Exercise goal = Recast the listing below as a two-column CSV headed input and output, with one row for each text and its complete answer. Put each in a single quoted field with line breaks turned into spaces, and leave the pictures out.

Data =
◆ ◆ ◆ ◆
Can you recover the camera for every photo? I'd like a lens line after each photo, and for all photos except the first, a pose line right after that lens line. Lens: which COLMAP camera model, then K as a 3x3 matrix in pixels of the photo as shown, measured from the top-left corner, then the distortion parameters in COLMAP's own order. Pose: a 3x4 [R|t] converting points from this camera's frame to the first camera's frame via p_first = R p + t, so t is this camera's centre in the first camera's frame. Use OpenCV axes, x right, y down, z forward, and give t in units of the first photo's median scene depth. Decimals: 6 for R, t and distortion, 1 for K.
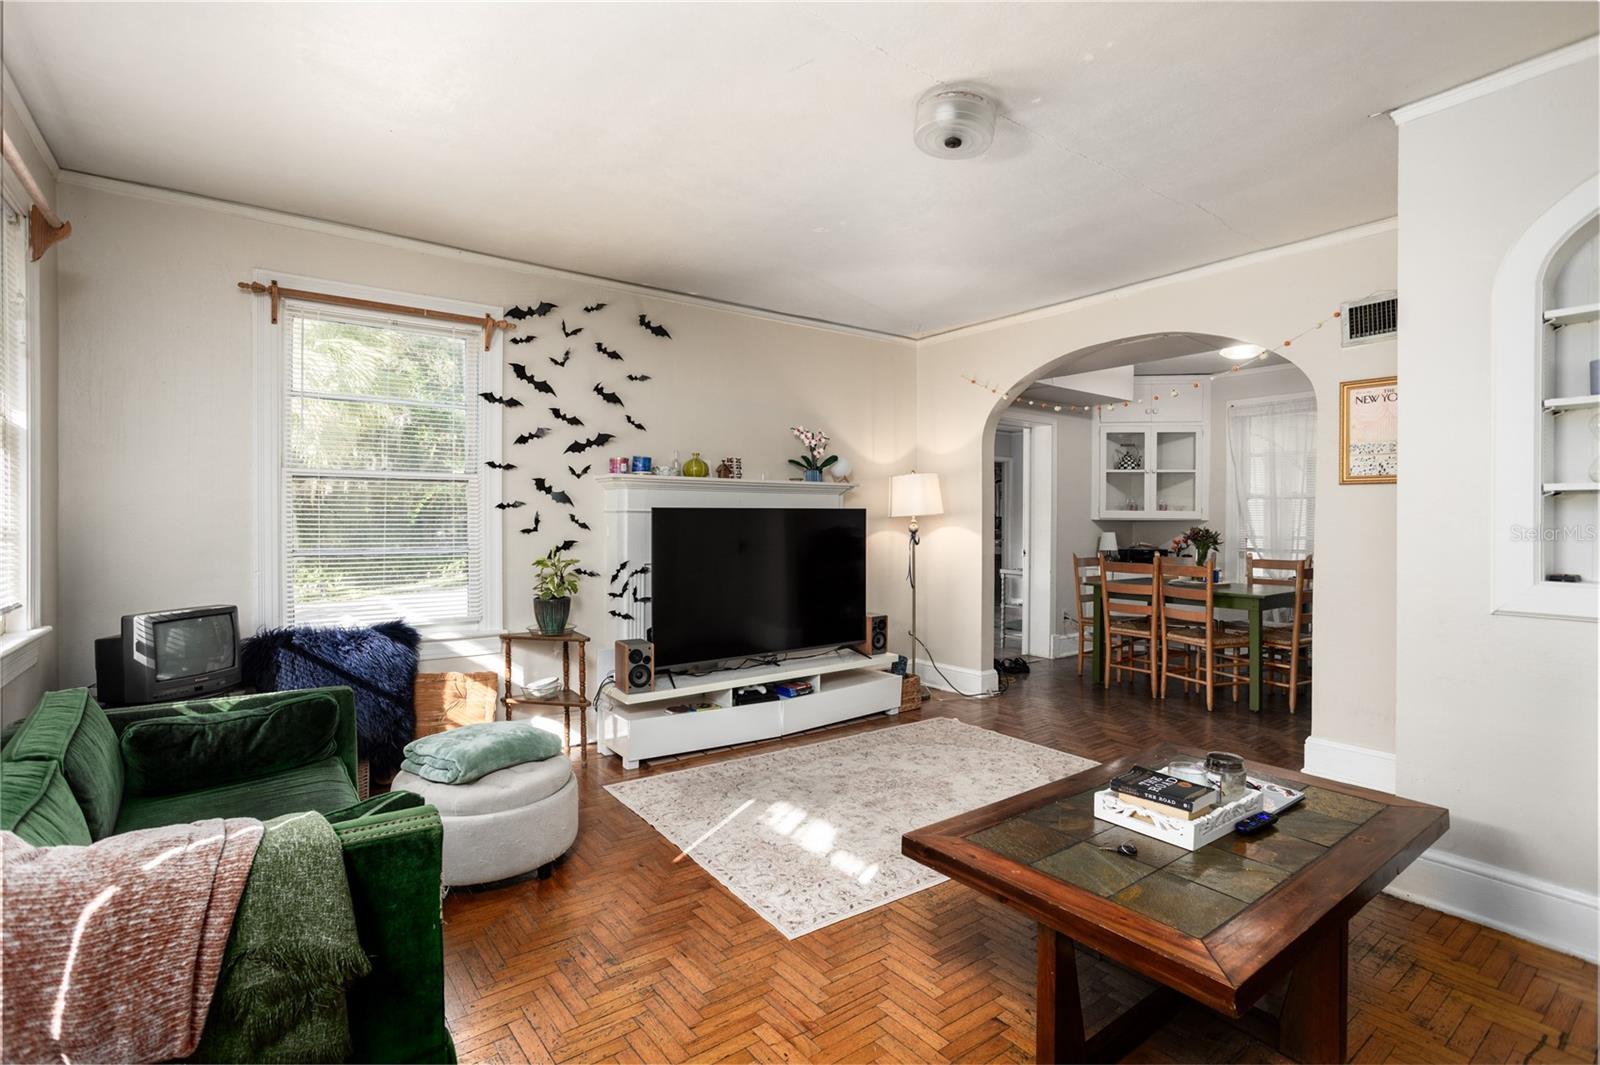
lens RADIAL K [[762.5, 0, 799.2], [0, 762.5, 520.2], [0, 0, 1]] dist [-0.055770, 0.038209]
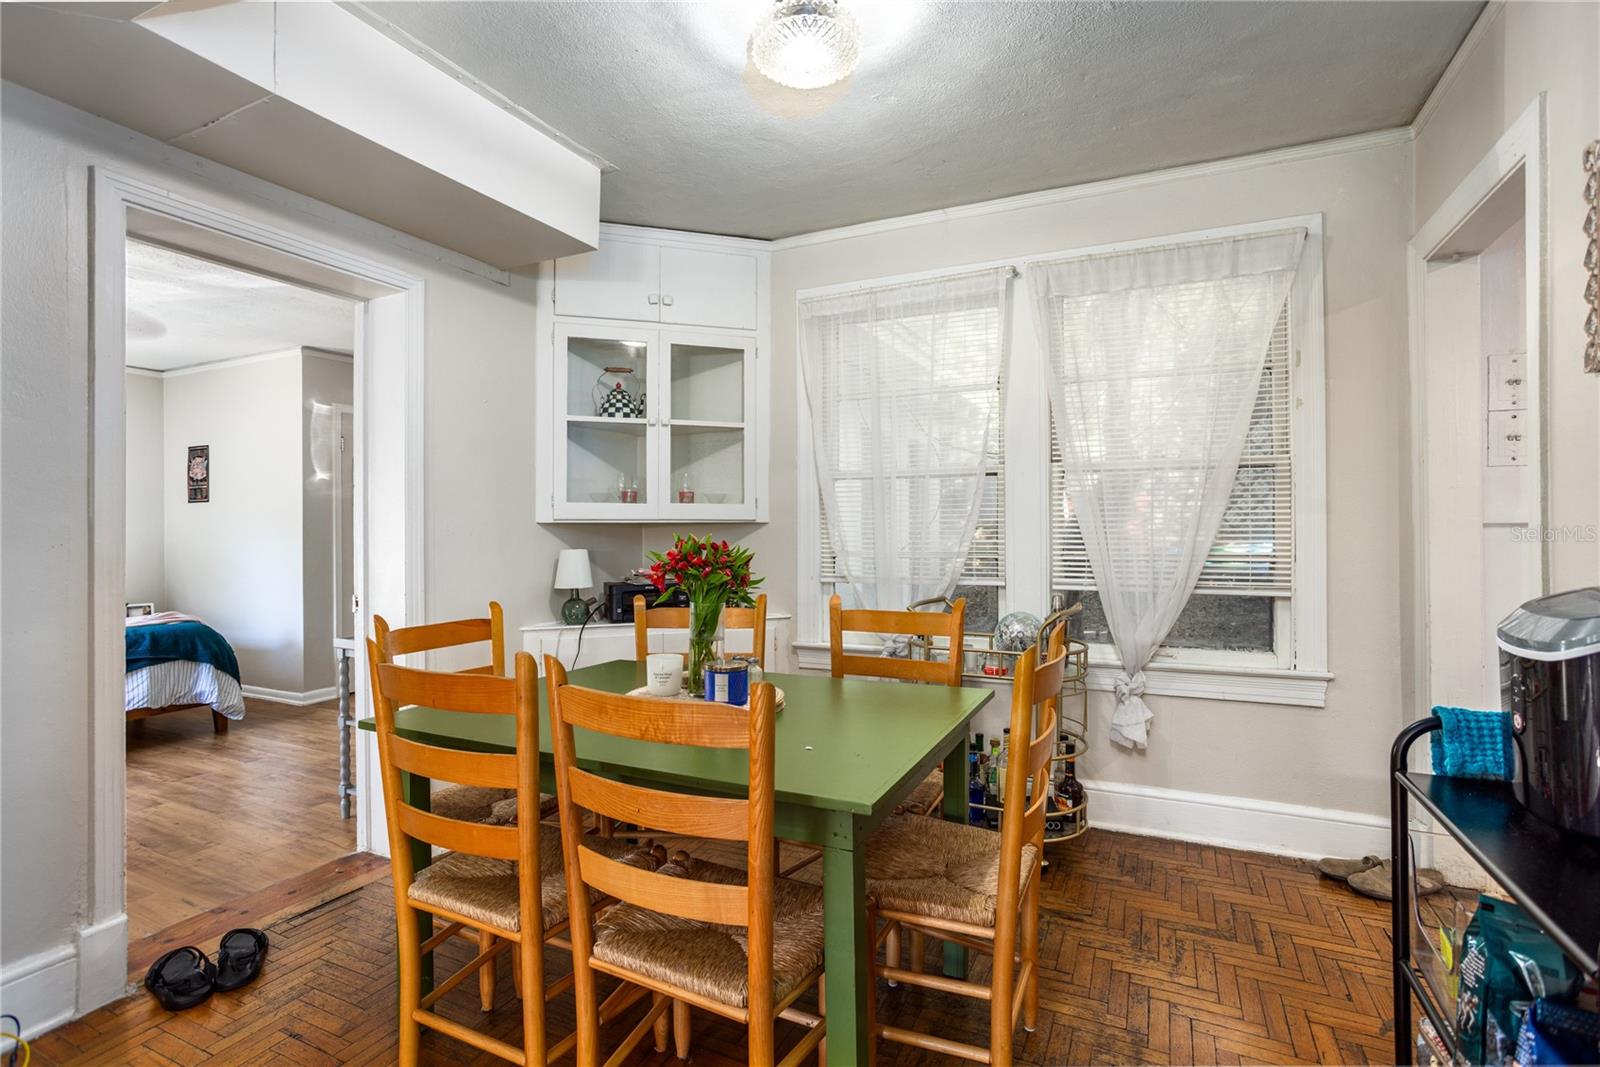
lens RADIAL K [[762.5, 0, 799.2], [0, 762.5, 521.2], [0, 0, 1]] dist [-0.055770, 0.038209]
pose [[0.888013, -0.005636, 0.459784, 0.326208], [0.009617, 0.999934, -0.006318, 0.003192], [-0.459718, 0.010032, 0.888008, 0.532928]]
◆ ◆ ◆ ◆
Completed task =
input,output
"Can you recover the camera for every photo? I'd like a lens line after each photo, and for all photos except the first, a pose line right after that lens line. Lens: which COLMAP camera model, then K as a 3x3 matrix in pixels of the photo as shown, measured from the top-left corner, then the distortion parameters in COLMAP's own order. Pose: a 3x4 [R|t] converting points from this camera's frame to the first camera's frame via p_first = R p + t, so t is this camera's centre in the first camera's frame. Use OpenCV axes, x right, y down, z forward, and give t in units of the first photo's median scene depth. Decimals: 6 for R, t and distortion, 1 for K.","lens RADIAL K [[762.5, 0, 799.2], [0, 762.5, 520.2], [0, 0, 1]] dist [-0.055770, 0.038209] lens RADIAL K [[762.5, 0, 799.2], [0, 762.5, 521.2], [0, 0, 1]] dist [-0.055770, 0.038209] pose [[0.888013, -0.005636, 0.459784, 0.326208], [0.009617, 0.999934, -0.006318, 0.003192], [-0.459718, 0.010032, 0.888008, 0.532928]]"